Ronald Rapoport, a professor of American politics who studies public opinion at the College of William and Mary in Virginia, said even though the divide between the two candidates in every poll was small and most were within the margin of error, the combination of multiple poll results was far more conclusive.

"The findings of consistency in those [surveys] certainly would lead you to expect a very likely win for Obama," he said. There were routes to a Romney victory, said Dr. Rapoport, but the Republicans needed to have things break so perfectly that the chances of a GOP win were severely limited.

A tracking model of national and statewide polling created for the Huffington Post by Simon Jackman of Stanford University suggested Tuesday that Mr. Obama had a 91 per cent chance of defeating Mr. Romney in the bid for his country's top job.
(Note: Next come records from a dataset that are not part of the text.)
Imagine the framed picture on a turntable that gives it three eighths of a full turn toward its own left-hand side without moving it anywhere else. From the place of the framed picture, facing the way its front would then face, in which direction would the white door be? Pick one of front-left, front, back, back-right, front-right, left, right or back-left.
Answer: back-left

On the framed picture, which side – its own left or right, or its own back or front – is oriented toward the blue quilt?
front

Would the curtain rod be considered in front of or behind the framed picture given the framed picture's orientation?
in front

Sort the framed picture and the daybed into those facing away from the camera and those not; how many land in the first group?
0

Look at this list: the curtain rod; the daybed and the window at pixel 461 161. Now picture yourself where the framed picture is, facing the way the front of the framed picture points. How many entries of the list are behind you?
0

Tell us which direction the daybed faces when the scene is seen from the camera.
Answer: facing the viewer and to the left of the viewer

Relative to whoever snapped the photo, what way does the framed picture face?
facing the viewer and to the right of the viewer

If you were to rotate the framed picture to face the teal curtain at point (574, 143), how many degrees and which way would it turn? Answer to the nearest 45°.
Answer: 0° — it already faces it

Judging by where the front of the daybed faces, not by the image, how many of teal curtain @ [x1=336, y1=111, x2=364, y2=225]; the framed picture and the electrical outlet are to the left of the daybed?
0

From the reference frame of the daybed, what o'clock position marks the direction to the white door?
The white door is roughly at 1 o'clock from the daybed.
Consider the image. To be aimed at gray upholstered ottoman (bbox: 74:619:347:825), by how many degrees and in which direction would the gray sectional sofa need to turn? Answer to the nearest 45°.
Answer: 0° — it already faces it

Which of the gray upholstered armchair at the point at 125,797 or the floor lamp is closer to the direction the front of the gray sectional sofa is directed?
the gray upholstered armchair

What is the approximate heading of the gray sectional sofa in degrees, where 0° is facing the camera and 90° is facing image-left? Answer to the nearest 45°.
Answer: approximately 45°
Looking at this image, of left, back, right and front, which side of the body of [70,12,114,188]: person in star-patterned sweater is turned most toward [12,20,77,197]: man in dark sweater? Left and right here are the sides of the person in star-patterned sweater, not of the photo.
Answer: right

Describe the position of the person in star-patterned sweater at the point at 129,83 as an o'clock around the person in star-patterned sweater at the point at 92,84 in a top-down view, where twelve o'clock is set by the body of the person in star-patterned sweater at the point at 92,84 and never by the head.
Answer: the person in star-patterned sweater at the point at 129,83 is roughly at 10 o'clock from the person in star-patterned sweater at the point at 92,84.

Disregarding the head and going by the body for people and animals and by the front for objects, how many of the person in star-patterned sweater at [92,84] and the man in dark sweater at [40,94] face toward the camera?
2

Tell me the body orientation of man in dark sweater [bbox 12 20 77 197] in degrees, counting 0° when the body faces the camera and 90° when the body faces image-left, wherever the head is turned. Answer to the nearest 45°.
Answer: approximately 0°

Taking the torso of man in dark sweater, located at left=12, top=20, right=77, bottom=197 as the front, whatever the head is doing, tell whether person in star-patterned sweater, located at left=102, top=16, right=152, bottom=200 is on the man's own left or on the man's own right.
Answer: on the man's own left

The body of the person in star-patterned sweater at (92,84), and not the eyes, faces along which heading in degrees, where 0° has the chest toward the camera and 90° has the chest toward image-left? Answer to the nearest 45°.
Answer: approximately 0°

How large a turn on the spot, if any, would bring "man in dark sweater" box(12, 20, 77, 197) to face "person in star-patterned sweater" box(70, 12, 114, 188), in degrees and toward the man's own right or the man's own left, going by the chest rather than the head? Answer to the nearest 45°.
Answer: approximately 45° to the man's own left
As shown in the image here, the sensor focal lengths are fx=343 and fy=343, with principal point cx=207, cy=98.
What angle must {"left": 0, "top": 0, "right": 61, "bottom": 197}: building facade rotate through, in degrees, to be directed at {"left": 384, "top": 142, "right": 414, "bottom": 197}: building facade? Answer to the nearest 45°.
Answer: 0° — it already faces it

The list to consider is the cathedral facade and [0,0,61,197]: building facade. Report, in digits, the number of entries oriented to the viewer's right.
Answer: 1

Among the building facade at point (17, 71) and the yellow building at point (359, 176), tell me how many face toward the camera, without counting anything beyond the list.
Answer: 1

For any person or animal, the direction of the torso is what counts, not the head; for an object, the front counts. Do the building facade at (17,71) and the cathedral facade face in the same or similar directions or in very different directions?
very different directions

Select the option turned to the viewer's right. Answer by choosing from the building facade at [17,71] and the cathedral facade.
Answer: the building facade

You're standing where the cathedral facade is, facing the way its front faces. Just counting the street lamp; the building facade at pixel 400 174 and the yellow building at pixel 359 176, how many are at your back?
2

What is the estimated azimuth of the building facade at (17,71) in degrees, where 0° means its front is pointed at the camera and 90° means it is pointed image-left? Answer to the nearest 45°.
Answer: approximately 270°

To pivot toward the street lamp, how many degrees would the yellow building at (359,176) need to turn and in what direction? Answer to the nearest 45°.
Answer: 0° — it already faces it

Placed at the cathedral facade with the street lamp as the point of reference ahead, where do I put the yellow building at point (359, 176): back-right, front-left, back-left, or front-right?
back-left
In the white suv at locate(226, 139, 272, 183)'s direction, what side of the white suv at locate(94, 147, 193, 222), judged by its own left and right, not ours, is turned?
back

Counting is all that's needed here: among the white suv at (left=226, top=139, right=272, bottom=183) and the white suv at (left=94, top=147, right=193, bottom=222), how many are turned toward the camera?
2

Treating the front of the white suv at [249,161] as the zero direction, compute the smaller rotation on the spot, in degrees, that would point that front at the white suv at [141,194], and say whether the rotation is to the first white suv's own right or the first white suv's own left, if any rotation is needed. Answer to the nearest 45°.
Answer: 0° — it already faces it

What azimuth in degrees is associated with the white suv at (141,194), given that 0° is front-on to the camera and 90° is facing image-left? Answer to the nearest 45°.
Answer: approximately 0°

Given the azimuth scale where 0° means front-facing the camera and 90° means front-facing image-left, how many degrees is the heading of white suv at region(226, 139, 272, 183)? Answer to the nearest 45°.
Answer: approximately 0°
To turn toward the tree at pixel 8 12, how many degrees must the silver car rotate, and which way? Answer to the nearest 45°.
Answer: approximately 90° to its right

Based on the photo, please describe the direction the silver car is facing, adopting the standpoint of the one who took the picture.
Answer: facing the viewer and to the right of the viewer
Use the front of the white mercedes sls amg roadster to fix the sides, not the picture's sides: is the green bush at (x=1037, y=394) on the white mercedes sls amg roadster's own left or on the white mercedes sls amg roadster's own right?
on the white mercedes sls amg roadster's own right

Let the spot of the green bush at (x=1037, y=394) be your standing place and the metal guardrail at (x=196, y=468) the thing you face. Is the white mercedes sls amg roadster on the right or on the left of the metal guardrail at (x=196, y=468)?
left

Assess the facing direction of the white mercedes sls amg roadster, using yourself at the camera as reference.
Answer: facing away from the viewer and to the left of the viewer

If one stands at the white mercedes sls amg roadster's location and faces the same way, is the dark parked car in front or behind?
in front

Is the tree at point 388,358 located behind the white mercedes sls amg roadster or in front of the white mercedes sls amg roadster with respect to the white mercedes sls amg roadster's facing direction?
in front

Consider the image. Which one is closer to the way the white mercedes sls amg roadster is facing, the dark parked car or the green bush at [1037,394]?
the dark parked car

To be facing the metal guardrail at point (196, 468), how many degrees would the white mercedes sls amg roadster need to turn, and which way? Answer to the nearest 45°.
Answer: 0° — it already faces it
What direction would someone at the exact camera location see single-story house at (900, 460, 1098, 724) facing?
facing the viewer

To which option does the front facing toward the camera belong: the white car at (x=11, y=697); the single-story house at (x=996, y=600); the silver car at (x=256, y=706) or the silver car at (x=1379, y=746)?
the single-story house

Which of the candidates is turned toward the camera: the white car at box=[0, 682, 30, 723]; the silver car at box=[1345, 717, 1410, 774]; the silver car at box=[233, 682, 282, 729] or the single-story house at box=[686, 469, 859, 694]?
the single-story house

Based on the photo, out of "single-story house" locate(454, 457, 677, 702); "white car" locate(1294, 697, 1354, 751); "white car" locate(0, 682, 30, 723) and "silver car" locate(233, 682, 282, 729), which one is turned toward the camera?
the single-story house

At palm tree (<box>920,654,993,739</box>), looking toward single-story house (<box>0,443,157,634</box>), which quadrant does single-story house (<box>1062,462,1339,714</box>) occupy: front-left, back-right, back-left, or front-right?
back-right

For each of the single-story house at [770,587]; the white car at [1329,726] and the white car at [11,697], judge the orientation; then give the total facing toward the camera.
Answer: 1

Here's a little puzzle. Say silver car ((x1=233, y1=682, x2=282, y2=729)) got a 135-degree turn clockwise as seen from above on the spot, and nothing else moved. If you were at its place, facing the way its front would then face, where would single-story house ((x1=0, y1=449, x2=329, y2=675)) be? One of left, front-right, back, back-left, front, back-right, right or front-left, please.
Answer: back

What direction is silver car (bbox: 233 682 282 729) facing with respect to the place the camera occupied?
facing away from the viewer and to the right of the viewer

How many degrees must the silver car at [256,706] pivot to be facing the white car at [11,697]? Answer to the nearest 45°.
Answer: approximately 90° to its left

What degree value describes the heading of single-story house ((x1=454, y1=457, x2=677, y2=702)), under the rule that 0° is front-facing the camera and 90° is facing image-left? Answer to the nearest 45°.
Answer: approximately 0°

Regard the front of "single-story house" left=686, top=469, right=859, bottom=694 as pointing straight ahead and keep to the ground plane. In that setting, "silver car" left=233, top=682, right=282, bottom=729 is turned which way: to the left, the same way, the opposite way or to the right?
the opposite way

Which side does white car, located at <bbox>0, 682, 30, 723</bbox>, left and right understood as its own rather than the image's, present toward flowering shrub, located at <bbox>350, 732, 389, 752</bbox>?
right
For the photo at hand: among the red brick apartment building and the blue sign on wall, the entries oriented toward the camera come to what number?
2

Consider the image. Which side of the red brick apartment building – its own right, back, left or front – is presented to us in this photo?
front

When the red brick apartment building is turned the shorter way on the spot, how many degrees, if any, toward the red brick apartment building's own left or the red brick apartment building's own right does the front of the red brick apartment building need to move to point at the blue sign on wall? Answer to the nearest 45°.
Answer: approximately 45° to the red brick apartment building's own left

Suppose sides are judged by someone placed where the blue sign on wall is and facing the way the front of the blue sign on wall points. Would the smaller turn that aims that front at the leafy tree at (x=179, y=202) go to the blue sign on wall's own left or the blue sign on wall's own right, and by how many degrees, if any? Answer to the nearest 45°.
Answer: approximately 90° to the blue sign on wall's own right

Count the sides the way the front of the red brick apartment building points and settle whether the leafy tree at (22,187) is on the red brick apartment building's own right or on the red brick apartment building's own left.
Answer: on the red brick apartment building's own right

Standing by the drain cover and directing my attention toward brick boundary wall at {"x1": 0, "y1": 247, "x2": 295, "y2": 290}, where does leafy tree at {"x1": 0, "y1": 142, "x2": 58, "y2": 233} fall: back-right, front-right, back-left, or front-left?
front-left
Nate Silver, the political numbers cruncher at the New York Times who accurately forecast the results in 49 of 50 states in 2008, aggregated a range of polling results to come up with the same odds.

And eight out of 12 major surveys conducted since Thursday of last week gave the edge to the incumbent president with two suggesting the candidates were tied. Only Rasmussen Reports and Gallup put Mr. Romney ahead – and not by very much.

Even at the state level – a better indicator of strength in the U.S. system than the overall measure of popular support – Mr. Obama was predicted to win key battlegrounds.

Richard Johnston, who holds the Canada research chair in public opinion at the University of British Columbia, says different polling firms have different methods, but people who aggregate polls like Mr. Silver and Mr. Jackman are able to weed out technological biases.

Since polling became a big part of elections, he said, the averages of polls conducted in the final week of a campaign have been very close to correct – and the closer to election day, the better the results. The polling industry would have had to be off by more than two points for Mr. Obama to lose, said Mr. Johnston.

"We haven't seen the industry be that far off in an election as close as this one over the last 50 years."